-- Given entries follows --

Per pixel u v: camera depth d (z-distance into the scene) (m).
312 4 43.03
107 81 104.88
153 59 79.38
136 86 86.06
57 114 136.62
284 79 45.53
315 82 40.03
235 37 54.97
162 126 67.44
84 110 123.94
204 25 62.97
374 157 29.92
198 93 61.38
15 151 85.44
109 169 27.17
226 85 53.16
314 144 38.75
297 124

-- Given entries concluded --

● Work instructions: What the exercise asks for is the listing above, retyped in full.

● Task response:
Per pixel u v: camera depth d (z-distance into the scene) (m).
312 4 43.03
107 81 104.88
153 59 79.38
136 86 86.06
57 114 136.62
284 79 45.53
315 82 40.03
235 37 54.97
162 126 67.44
84 110 123.94
204 25 62.97
374 157 29.92
198 93 61.38
15 151 85.44
109 169 27.17
226 85 53.16
314 144 38.75
297 124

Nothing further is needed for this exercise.